## What is required
For the entries that follow, retype exactly the lines from the one containing "40: (88, 258, 4.31)" to the one containing "58: (546, 528, 3.92)", inclusive, and only those. Images stay out of the copy.

## Records supplied
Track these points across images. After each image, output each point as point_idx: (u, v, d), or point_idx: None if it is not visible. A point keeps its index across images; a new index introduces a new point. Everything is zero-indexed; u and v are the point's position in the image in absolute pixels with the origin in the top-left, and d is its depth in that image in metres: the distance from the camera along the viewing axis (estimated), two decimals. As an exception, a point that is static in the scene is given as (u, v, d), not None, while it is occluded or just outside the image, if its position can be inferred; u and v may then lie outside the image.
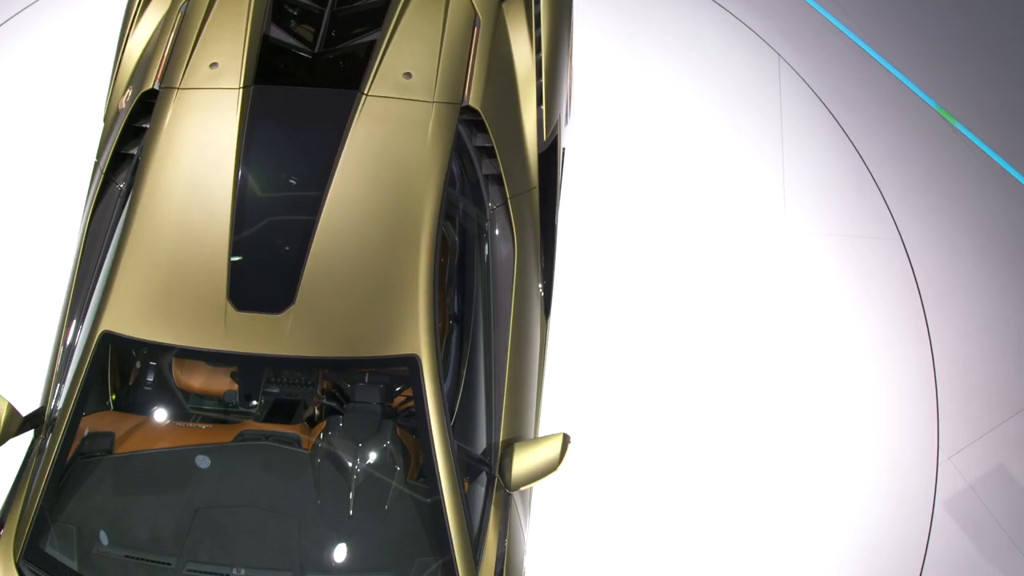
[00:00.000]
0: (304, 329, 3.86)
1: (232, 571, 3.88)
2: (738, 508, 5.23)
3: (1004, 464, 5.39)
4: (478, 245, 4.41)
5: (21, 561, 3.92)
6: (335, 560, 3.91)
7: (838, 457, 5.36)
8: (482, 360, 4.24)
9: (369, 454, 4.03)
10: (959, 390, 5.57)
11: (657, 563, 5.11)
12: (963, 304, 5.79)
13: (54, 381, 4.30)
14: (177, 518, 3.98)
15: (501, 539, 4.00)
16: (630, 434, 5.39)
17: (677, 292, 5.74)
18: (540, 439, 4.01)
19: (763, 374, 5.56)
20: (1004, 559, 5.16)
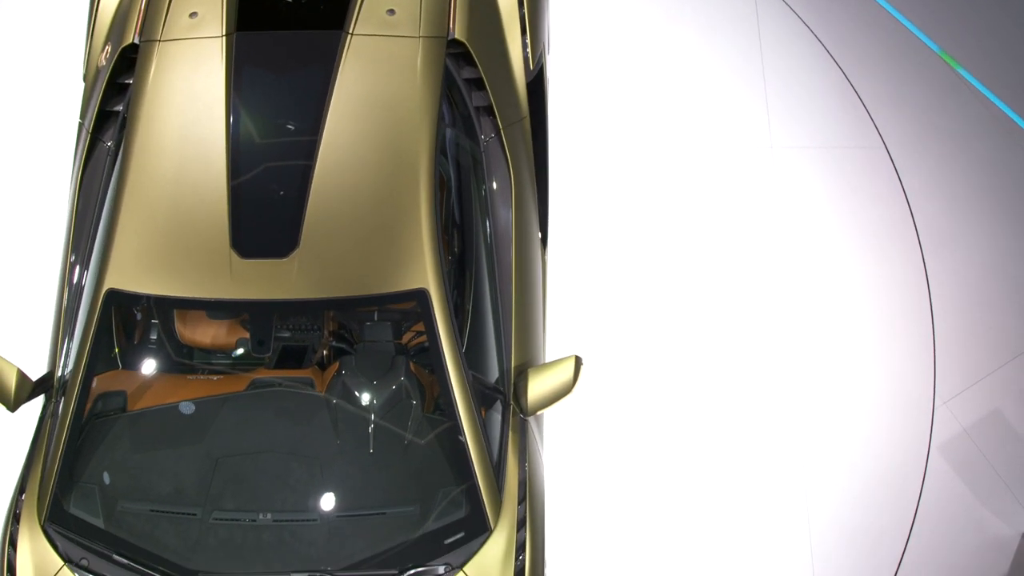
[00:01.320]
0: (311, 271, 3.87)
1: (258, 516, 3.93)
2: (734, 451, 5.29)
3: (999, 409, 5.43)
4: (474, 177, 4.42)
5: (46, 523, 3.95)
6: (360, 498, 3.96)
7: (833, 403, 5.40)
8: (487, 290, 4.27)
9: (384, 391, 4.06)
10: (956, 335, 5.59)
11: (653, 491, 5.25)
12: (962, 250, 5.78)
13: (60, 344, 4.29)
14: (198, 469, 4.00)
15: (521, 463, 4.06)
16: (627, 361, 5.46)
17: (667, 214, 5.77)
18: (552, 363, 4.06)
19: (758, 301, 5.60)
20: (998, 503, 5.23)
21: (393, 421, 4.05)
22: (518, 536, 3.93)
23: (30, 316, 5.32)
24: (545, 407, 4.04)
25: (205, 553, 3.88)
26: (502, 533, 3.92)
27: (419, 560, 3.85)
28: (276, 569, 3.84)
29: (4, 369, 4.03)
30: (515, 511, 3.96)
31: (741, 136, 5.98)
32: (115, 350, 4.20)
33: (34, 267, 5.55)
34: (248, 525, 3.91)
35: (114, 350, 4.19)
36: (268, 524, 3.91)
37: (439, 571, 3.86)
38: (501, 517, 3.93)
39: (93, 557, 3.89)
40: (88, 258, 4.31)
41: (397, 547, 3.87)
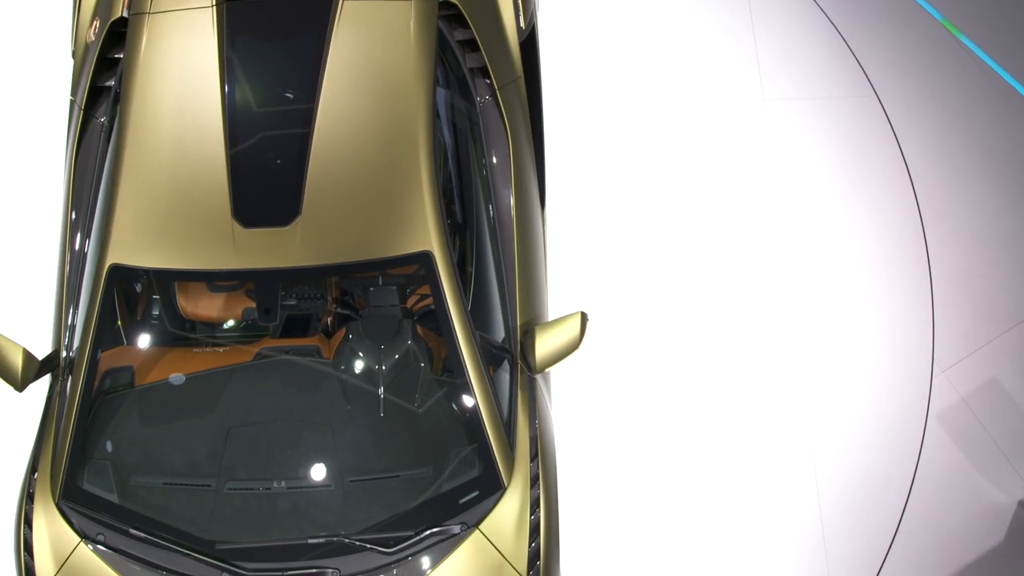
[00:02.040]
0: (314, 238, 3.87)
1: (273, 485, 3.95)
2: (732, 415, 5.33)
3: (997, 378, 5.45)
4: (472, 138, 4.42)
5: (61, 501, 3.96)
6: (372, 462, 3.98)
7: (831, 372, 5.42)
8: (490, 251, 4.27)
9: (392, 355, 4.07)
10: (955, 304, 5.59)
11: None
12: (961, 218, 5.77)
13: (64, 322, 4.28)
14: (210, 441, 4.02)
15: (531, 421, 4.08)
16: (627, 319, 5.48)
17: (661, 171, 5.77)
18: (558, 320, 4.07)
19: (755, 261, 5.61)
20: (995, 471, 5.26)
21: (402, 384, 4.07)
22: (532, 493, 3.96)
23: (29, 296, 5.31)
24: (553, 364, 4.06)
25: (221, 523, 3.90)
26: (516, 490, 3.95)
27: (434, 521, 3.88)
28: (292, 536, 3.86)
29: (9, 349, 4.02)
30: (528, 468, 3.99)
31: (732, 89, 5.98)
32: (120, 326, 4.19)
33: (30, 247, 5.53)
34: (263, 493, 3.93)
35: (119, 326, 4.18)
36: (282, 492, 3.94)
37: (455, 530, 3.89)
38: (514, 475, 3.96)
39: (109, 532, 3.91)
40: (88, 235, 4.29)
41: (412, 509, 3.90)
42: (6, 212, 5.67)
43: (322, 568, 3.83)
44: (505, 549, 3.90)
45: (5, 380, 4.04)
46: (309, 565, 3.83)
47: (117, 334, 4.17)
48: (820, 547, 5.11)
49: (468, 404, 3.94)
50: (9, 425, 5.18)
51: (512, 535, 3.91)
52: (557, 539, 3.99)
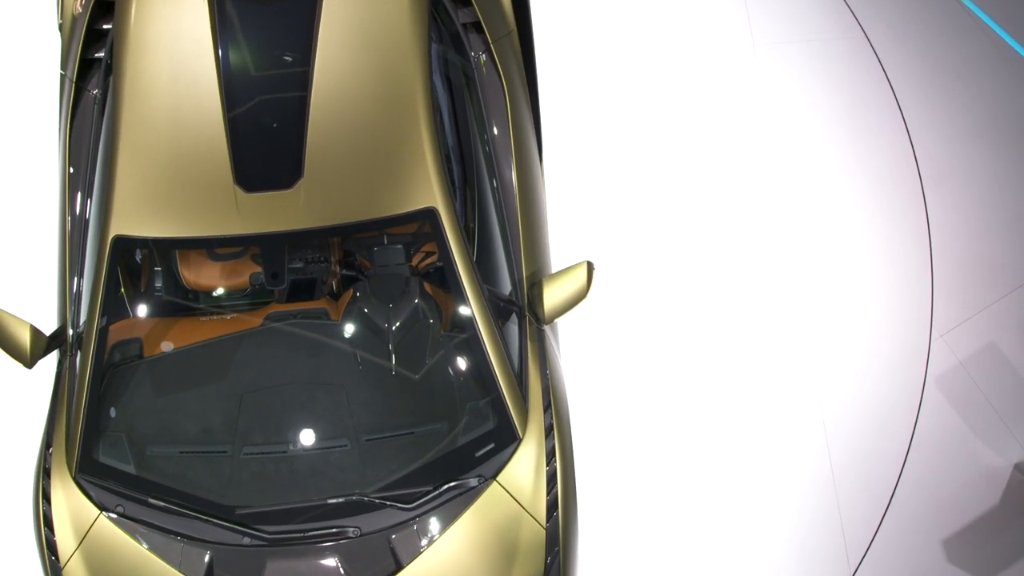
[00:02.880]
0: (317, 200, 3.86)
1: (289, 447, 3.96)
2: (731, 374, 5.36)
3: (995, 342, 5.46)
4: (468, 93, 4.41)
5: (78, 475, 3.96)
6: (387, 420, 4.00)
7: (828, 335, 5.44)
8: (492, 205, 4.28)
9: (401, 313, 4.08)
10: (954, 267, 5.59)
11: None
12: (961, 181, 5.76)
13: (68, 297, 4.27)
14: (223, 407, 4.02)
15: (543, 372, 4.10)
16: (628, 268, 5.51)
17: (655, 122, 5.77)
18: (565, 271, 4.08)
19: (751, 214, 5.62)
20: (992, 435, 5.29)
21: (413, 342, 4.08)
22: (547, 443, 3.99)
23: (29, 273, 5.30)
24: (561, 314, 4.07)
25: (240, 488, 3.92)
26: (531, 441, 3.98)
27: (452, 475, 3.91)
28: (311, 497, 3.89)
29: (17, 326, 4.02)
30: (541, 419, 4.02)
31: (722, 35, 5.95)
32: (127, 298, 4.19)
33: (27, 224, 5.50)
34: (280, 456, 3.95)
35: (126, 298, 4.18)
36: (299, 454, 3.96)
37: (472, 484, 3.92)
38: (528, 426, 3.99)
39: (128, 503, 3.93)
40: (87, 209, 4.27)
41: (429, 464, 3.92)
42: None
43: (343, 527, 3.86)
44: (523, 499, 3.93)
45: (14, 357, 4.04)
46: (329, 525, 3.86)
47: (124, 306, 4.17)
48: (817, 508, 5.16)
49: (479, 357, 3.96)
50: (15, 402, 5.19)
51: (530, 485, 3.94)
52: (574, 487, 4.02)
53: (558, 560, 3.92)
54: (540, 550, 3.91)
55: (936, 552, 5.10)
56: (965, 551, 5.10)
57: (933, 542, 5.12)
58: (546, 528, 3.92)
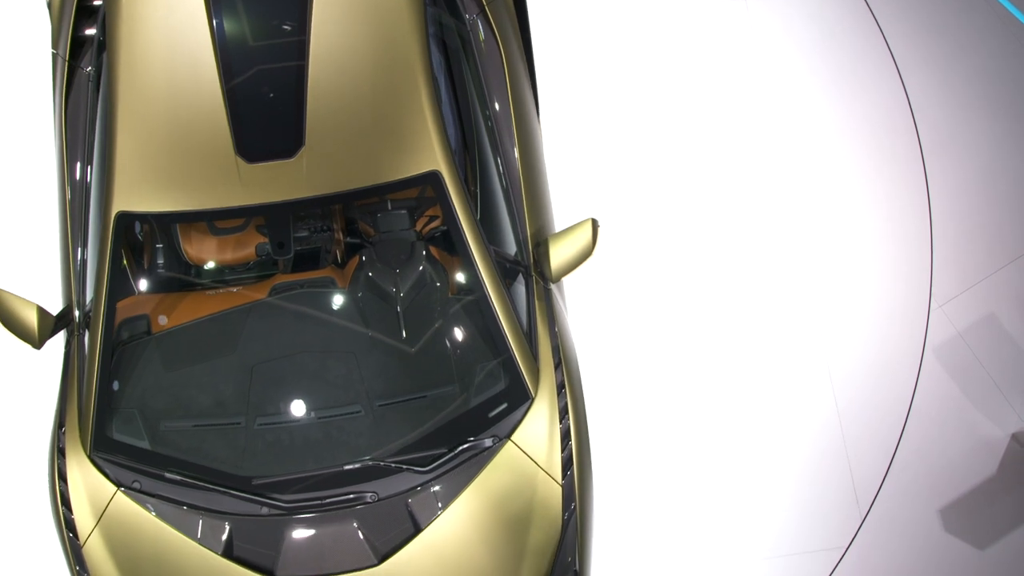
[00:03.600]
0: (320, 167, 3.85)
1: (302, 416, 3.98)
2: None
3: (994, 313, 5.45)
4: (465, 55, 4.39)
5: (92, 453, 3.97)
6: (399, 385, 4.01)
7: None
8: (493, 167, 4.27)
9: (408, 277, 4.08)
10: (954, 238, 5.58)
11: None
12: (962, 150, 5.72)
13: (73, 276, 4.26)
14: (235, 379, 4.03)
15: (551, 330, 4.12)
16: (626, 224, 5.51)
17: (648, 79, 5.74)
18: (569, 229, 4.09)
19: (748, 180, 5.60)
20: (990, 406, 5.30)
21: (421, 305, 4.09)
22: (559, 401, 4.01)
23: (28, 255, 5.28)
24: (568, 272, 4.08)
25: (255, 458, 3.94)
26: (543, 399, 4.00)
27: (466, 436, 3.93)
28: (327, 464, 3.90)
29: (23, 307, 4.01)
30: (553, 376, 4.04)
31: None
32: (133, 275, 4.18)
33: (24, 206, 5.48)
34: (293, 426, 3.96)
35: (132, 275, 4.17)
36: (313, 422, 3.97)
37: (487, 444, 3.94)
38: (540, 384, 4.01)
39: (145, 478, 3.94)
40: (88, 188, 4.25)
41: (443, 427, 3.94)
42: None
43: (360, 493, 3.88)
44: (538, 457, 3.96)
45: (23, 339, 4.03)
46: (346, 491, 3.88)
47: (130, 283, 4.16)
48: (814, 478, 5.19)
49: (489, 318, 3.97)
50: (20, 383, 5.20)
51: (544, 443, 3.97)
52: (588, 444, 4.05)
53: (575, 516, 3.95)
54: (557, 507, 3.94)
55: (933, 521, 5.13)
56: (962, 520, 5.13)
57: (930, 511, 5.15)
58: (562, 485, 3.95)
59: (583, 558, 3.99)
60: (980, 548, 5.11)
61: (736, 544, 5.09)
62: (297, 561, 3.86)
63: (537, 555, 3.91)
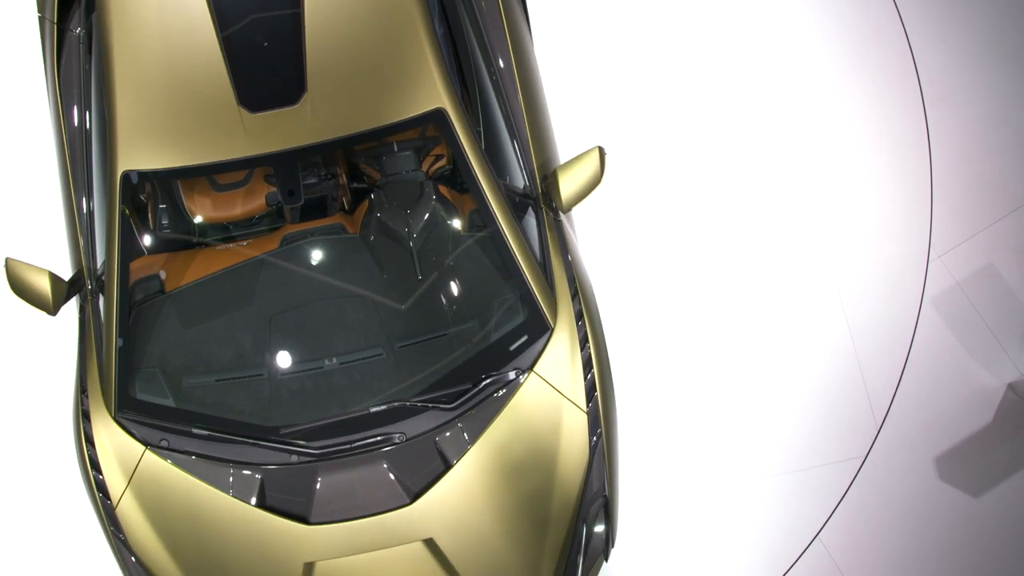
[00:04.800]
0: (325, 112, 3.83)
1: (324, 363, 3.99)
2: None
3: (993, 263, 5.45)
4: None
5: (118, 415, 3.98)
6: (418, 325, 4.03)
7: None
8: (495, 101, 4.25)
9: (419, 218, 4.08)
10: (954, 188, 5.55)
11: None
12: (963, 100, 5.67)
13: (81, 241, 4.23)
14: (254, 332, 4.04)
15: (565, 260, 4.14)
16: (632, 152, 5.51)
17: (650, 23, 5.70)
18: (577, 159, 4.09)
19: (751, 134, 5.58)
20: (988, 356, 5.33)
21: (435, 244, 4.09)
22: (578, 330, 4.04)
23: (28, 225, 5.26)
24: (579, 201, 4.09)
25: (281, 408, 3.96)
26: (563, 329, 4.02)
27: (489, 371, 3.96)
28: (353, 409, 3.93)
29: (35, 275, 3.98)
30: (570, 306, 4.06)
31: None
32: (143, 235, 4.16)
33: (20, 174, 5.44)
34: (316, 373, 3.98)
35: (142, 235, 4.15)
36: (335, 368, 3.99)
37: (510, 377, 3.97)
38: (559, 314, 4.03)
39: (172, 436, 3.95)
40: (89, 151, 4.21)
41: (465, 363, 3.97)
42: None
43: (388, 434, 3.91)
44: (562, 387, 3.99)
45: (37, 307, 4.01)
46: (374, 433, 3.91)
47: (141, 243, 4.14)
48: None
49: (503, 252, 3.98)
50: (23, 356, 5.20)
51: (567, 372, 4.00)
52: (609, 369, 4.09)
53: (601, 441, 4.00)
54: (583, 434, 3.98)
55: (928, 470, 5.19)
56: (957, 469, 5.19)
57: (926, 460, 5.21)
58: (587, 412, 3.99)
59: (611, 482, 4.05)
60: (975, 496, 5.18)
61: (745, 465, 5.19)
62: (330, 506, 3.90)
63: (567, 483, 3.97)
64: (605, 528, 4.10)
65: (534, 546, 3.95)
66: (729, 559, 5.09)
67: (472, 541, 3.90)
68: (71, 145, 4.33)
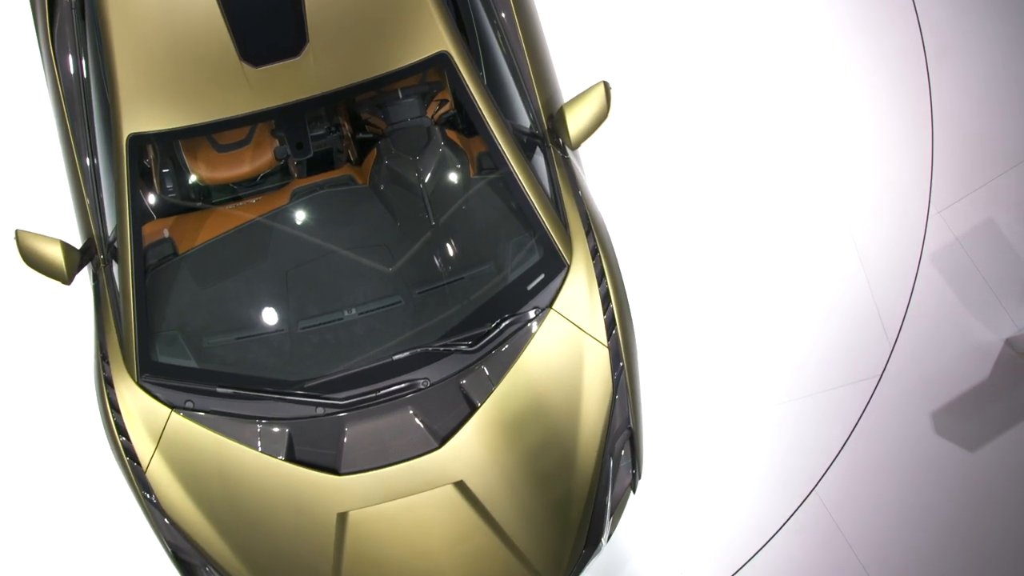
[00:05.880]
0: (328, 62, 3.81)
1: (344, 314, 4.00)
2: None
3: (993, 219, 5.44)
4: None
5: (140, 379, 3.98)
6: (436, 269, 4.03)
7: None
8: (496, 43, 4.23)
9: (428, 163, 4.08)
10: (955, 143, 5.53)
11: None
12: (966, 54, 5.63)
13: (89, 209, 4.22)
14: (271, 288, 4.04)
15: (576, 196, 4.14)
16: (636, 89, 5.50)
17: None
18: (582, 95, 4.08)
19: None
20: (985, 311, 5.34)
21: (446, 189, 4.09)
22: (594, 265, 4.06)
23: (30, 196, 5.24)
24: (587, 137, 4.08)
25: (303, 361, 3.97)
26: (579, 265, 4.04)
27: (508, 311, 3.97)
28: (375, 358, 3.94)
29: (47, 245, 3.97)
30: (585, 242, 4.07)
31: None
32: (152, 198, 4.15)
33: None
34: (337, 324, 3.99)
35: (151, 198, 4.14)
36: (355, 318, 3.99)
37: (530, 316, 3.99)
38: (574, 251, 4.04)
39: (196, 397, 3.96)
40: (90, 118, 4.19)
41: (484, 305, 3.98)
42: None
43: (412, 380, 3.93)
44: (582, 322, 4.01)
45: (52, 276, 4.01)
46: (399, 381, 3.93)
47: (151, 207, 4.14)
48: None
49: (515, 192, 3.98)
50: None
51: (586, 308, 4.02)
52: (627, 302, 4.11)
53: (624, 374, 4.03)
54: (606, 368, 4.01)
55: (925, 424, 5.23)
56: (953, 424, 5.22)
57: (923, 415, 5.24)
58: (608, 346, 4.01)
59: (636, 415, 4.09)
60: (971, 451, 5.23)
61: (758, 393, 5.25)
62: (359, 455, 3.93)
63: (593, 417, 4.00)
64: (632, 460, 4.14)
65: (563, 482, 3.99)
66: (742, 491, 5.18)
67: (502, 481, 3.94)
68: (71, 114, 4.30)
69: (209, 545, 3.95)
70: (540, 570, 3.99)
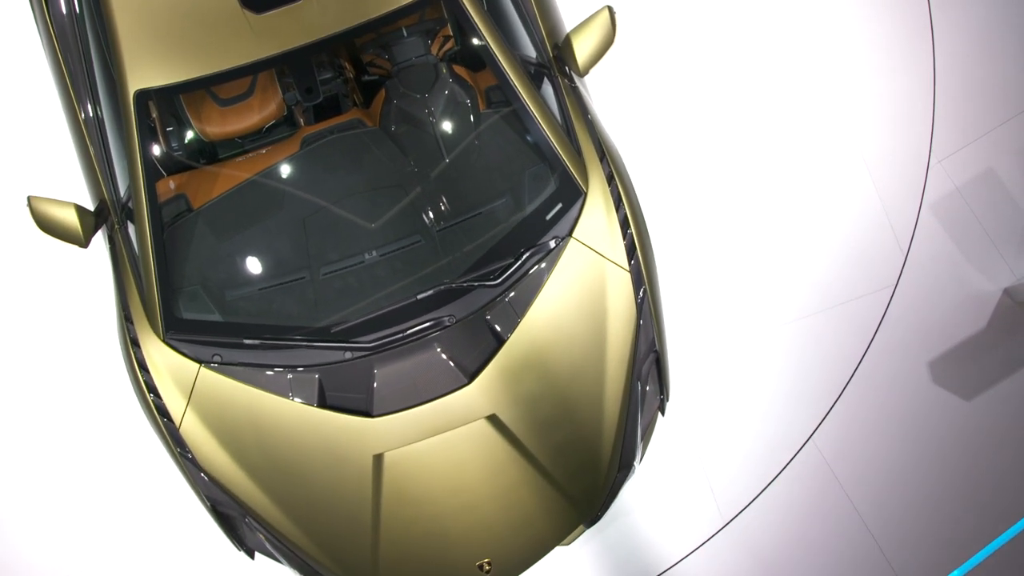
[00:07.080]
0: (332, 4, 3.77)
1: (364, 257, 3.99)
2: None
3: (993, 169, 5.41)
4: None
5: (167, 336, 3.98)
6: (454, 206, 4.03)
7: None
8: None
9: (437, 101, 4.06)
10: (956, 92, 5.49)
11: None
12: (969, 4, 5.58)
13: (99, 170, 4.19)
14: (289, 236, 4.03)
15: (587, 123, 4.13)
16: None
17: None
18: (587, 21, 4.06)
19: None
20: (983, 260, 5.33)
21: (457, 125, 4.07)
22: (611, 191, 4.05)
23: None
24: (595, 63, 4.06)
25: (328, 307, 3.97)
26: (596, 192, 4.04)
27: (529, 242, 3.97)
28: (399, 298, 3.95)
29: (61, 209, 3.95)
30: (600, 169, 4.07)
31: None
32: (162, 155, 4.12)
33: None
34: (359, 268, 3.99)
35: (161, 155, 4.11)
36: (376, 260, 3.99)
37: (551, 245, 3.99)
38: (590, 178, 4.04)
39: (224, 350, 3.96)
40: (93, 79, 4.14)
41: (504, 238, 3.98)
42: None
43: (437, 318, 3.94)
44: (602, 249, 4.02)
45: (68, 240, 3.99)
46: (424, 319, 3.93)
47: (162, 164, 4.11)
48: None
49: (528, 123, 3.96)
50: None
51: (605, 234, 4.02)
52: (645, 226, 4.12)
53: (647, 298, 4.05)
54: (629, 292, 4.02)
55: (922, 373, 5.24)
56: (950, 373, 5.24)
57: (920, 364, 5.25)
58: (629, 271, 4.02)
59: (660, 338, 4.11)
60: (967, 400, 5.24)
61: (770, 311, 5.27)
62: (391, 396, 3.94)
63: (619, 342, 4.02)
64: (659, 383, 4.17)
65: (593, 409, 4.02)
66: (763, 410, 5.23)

## Solved exercise
40: (88, 258, 4.31)
41: (397, 547, 3.87)
[00:02.040]
0: (314, 238, 3.87)
1: (273, 485, 3.95)
2: (732, 415, 5.33)
3: (997, 378, 5.45)
4: (472, 138, 4.42)
5: (61, 501, 3.96)
6: (372, 462, 3.98)
7: (831, 372, 5.42)
8: (490, 251, 4.27)
9: (392, 355, 4.07)
10: (955, 304, 5.59)
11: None
12: (961, 218, 5.77)
13: (64, 322, 4.28)
14: (210, 441, 4.02)
15: (531, 421, 4.08)
16: (627, 319, 5.48)
17: (661, 171, 5.77)
18: (558, 320, 4.07)
19: (755, 261, 5.61)
20: (995, 471, 5.26)
21: (402, 384, 4.07)
22: (532, 493, 3.96)
23: (29, 296, 5.31)
24: (553, 364, 4.06)
25: (221, 523, 3.90)
26: (516, 490, 3.95)
27: (434, 521, 3.88)
28: (292, 536, 3.86)
29: (9, 349, 4.02)
30: (528, 468, 3.99)
31: (732, 89, 5.98)
32: (120, 326, 4.19)
33: (30, 247, 5.53)
34: (263, 493, 3.93)
35: (119, 326, 4.18)
36: (282, 492, 3.94)
37: (455, 530, 3.89)
38: (514, 475, 3.96)
39: (109, 532, 3.91)
40: (88, 235, 4.29)
41: (412, 509, 3.90)
42: (6, 212, 5.67)
43: (322, 568, 3.83)
44: (505, 549, 3.90)
45: (5, 380, 4.04)
46: (309, 565, 3.83)
47: (117, 334, 4.17)
48: (820, 547, 5.11)
49: (468, 404, 3.94)
50: (9, 425, 5.18)
51: (512, 535, 3.91)
52: (557, 539, 3.99)
[00:02.880]
0: (317, 200, 3.86)
1: (289, 447, 3.96)
2: (731, 374, 5.36)
3: (995, 342, 5.46)
4: (468, 93, 4.41)
5: (78, 475, 3.96)
6: (387, 420, 4.00)
7: (828, 335, 5.44)
8: (492, 205, 4.28)
9: (401, 313, 4.08)
10: (954, 267, 5.59)
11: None
12: (961, 181, 5.76)
13: (68, 297, 4.27)
14: (223, 407, 4.02)
15: (543, 372, 4.10)
16: (628, 268, 5.51)
17: (655, 122, 5.77)
18: (565, 271, 4.08)
19: (751, 214, 5.62)
20: (992, 435, 5.29)
21: (413, 342, 4.08)
22: (547, 443, 3.99)
23: (29, 273, 5.30)
24: (561, 314, 4.07)
25: (240, 488, 3.92)
26: (531, 441, 3.98)
27: (452, 475, 3.91)
28: (311, 497, 3.89)
29: (17, 326, 4.02)
30: (541, 419, 4.02)
31: (722, 35, 5.95)
32: (127, 298, 4.19)
33: (27, 224, 5.50)
34: (280, 456, 3.95)
35: (126, 298, 4.18)
36: (299, 454, 3.96)
37: (472, 484, 3.92)
38: (528, 426, 3.99)
39: (128, 503, 3.93)
40: (87, 209, 4.27)
41: (429, 464, 3.92)
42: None
43: (343, 527, 3.86)
44: (523, 499, 3.93)
45: (14, 357, 4.04)
46: (329, 525, 3.86)
47: (124, 306, 4.17)
48: (817, 508, 5.16)
49: (479, 357, 3.96)
50: (15, 402, 5.19)
51: (530, 485, 3.94)
52: (574, 487, 4.02)
53: (558, 560, 3.92)
54: (540, 550, 3.91)
55: (936, 552, 5.10)
56: (965, 551, 5.10)
57: (933, 542, 5.12)
58: (546, 528, 3.92)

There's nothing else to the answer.